[Collected data entries]
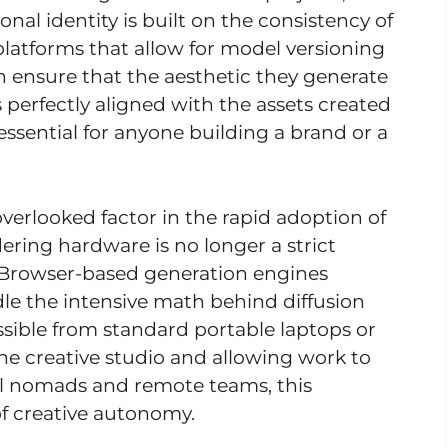
onal identity is built on the consistency of
 platforms that allow for model versioning
 ensure that the aesthetic they generate
 perfectly aligned with the assets created
s essential for anyone building a brand or a
-overlooked factor in the rapid adoption of
ering hardware is no longer a strict
. Browser-based generation engines
e the intensive math behind diffusion
ssible from standard portable laptops or
 the creative studio and allowing work to
l nomads and remote teams, this
f creative autonomy.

__Work to complete__
Copy every line of text in the records above without changing anything. Leave the pictures out of your answer.

__Completed task__
onal identity is built on the consistency of
 platforms that allow for model versioning
 ensure that the aesthetic they generate
 perfectly aligned with the assets created
s essential for anyone building a brand or a
-overlooked factor in the rapid adoption of
ering hardware is no longer a strict
. Browser-based generation engines
e the intensive math behind diffusion
ssible from standard portable laptops or
 the creative studio and allowing work to
l nomads and remote teams, this
f creative autonomy.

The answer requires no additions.